**Written task**
Give the data back exactly as it stands.

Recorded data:
################

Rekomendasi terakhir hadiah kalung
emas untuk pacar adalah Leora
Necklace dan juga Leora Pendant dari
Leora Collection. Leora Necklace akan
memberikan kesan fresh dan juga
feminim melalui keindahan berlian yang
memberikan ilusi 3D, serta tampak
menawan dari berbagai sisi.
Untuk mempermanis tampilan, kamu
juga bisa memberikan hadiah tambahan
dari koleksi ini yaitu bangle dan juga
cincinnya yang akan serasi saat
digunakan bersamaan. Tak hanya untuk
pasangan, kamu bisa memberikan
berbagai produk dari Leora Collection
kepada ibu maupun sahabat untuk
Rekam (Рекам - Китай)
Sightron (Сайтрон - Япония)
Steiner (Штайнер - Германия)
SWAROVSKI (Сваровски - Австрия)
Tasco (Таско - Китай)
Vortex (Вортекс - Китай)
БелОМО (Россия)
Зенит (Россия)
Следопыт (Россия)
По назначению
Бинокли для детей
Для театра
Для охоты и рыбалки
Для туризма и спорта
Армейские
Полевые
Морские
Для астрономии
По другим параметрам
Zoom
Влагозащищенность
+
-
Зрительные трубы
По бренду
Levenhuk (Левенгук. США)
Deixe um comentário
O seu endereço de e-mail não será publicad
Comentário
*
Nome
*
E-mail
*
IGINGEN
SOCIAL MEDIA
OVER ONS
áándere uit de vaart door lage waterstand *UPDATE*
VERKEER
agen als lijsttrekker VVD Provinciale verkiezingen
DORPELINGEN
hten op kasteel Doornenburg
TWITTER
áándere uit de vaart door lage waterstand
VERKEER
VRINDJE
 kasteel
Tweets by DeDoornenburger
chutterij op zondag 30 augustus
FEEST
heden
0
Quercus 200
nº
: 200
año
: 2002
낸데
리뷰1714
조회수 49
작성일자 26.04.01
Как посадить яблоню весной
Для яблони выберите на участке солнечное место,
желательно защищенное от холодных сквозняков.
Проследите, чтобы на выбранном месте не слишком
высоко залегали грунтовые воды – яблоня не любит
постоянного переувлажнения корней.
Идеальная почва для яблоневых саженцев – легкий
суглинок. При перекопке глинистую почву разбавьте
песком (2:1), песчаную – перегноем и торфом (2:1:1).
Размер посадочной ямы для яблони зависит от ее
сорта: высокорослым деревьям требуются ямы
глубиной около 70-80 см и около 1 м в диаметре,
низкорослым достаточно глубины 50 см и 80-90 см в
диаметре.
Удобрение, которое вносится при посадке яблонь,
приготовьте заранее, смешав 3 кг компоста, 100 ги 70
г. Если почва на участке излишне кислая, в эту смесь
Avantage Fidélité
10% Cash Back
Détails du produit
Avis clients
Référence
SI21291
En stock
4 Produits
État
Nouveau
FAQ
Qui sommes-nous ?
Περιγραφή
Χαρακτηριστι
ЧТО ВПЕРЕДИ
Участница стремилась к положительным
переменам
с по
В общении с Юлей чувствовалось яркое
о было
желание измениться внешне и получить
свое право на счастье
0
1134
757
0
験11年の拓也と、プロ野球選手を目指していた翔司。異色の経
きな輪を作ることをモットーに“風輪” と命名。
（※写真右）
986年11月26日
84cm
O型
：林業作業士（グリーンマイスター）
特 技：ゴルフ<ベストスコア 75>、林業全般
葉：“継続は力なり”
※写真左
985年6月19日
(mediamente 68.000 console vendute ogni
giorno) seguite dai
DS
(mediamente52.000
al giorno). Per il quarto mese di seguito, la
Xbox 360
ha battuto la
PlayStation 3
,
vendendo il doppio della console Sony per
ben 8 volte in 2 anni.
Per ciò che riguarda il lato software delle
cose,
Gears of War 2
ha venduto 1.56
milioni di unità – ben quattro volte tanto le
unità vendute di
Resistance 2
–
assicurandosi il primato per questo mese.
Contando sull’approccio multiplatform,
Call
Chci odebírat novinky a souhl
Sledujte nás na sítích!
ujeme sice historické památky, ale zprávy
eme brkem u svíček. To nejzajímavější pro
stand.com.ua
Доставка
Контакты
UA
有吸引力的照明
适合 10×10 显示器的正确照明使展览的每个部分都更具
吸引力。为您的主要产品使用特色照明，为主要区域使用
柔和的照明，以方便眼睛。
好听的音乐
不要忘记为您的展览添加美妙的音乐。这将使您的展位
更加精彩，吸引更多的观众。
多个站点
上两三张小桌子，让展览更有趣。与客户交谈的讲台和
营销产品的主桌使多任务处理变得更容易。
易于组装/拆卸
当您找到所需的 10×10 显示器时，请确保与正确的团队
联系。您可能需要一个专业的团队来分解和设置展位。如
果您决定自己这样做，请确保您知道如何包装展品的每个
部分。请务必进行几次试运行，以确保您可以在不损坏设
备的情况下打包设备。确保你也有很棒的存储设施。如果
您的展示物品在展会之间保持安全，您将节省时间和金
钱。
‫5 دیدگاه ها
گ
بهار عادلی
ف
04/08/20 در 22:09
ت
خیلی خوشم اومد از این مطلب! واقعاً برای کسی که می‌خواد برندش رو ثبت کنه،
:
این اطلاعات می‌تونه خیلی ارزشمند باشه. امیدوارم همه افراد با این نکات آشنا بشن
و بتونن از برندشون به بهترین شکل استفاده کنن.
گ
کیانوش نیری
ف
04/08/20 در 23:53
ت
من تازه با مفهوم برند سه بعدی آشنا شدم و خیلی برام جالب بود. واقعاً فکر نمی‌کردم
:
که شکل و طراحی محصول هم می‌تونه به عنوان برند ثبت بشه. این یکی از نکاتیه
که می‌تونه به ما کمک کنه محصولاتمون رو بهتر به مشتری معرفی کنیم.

################

**Solution for this exercise**
Rekomendasi terakhir hadiah kalung
emas untuk pacar adalah Leora
Necklace dan juga Leora Pendant dari
Leora Collection. Leora Necklace akan
memberikan kesan fresh dan juga
feminim melalui keindahan berlian yang
memberikan ilusi 3D, serta tampak
menawan dari berbagai sisi.
Untuk mempermanis tampilan, kamu
juga bisa memberikan hadiah tambahan
dari koleksi ini yaitu bangle dan juga
cincinnya yang akan serasi saat
digunakan bersamaan. Tak hanya untuk
pasangan, kamu bisa memberikan
berbagai produk dari Leora Collection
kepada ibu maupun sahabat untuk
Rekam (Рекам - Китай)
Sightron (Сайтрон - Япония)
Steiner (Штайнер - Германия)
SWAROVSKI (Сваровски - Австрия)
Tasco (Таско - Китай)
Vortex (Вортекс - Китай)
БелОМО (Россия)
Зенит (Россия)
Следопыт (Россия)
По назначению
Бинокли для детей
Для театра
Для охоты и рыбалки
Для туризма и спорта
Армейские
Полевые
Морские
Для астрономии
По другим параметрам
Zoom
Влагозащищенность
+
-
Зрительные трубы
По бренду
Levenhuk (Левенгук. США)
Deixe um comentário
O seu endereço de e-mail não será publicad
Comentário
*
Nome
*
E-mail
*
IGINGEN
SOCIAL MEDIA
OVER ONS
áándere uit de vaart door lage waterstand *UPDATE*
VERKEER
agen als lijsttrekker VVD Provinciale verkiezingen
DORPELINGEN
hten op kasteel Doornenburg
TWITTER
áándere uit de vaart door lage waterstand
VERKEER
VRINDJE
 kasteel
Tweets by DeDoornenburger
chutterij op zondag 30 augustus
FEEST
heden
0
Quercus 200
nº
: 200
año
: 2002
낸데
리뷰1714
조회수 49
작성일자 26.04.01
Как посадить яблоню весной
Для яблони выберите на участке солнечное место,
желательно защищенное от холодных сквозняков.
Проследите, чтобы на выбранном месте не слишком
высоко залегали грунтовые воды – яблоня не любит
постоянного переувлажнения корней.
Идеальная почва для яблоневых саженцев – легкий
суглинок. При перекопке глинистую почву разбавьте
песком (2:1), песчаную – перегноем и торфом (2:1:1).
Размер посадочной ямы для яблони зависит от ее
сорта: высокорослым деревьям требуются ямы
глубиной около 70-80 см и около 1 м в диаметре,
низкорослым достаточно глубины 50 см и 80-90 см в
диаметре.
Удобрение, которое вносится при посадке яблонь,
приготовьте заранее, смешав 3 кг компоста, 100 ги 70
г. Если почва на участке излишне кислая, в эту смесь
Avantage Fidélité
10% Cash Back
Détails du produit
Avis clients
Référence
SI21291
En stock
4 Produits
État
Nouveau
FAQ
Qui sommes-nous ?
Περιγραφή
Χαρακτηριστι
ЧТО ВПЕРЕДИ
Участница стремилась к положительным
переменам
с по
В общении с Юлей чувствовалось яркое
о было
желание измениться внешне и получить
свое право на счастье
0
1134
757
0
験11年の拓也と、プロ野球選手を目指していた翔司。異色の経
きな輪を作ることをモットーに“風輪” と命名。
（※写真右）
986年11月26日
84cm
O型
：林業作業士（グリーンマイスター）
特 技：ゴルフ<ベストスコア 75>、林業全般
葉：“継続は力なり”
※写真左
985年6月19日
(mediamente 68.000 console vendute ogni
giorno) seguite dai
DS
(mediamente52.000
al giorno). Per il quarto mese di seguito, la
Xbox 360
ha battuto la
PlayStation 3
,
vendendo il doppio della console Sony per
ben 8 volte in 2 anni.
Per ciò che riguarda il lato software delle
cose,
Gears of War 2
ha venduto 1.56
milioni di unità – ben quattro volte tanto le
unità vendute di
Resistance 2
–
assicurandosi il primato per questo mese.
Contando sull’approccio multiplatform,
Call
Chci odebírat novinky a souhl
Sledujte nás na sítích!
ujeme sice historické památky, ale zprávy
eme brkem u svíček. To nejzajímavější pro
stand.com.ua
Доставка
Контакты
UA
有吸引力的照明
适合 10×10 显示器的正确照明使展览的每个部分都更具
吸引力。为您的主要产品使用特色照明，为主要区域使用
柔和的照明，以方便眼睛。
好听的音乐
不要忘记为您的展览添加美妙的音乐。这将使您的展位
更加精彩，吸引更多的观众。
多个站点
上两三张小桌子，让展览更有趣。与客户交谈的讲台和
营销产品的主桌使多任务处理变得更容易。
易于组装/拆卸
当您找到所需的 10×10 显示器时，请确保与正确的团队
联系。您可能需要一个专业的团队来分解和设置展位。如
果您决定自己这样做，请确保您知道如何包装展品的每个
部分。请务必进行几次试运行，以确保您可以在不损坏设
备的情况下打包设备。确保你也有很棒的存储设施。如果
您的展示物品在展会之间保持安全，您将节省时间和金
钱。
‫5 دیدگاه ها
گ
بهار عادلی
ف
04/08/20 در 22:09
ت
خیلی خوشم اومد از این مطلب! واقعاً برای کسی که می‌خواد برندش رو ثبت کنه،
:
این اطلاعات می‌تونه خیلی ارزشمند باشه. امیدوارم همه افراد با این نکات آشنا بشن
و بتونن از برندشون به بهترین شکل استفاده کنن.
گ
کیانوش نیری
ف
04/08/20 در 23:53
ت
من تازه با مفهوم برند سه بعدی آشنا شدم و خیلی برام جالب بود. واقعاً فکر نمی‌کردم
:
که شکل و طراحی محصول هم می‌تونه به عنوان برند ثبت بشه. این یکی از نکاتیه
که می‌تونه به ما کمک کنه محصولاتمون رو بهتر به مشتری معرفی کنیم.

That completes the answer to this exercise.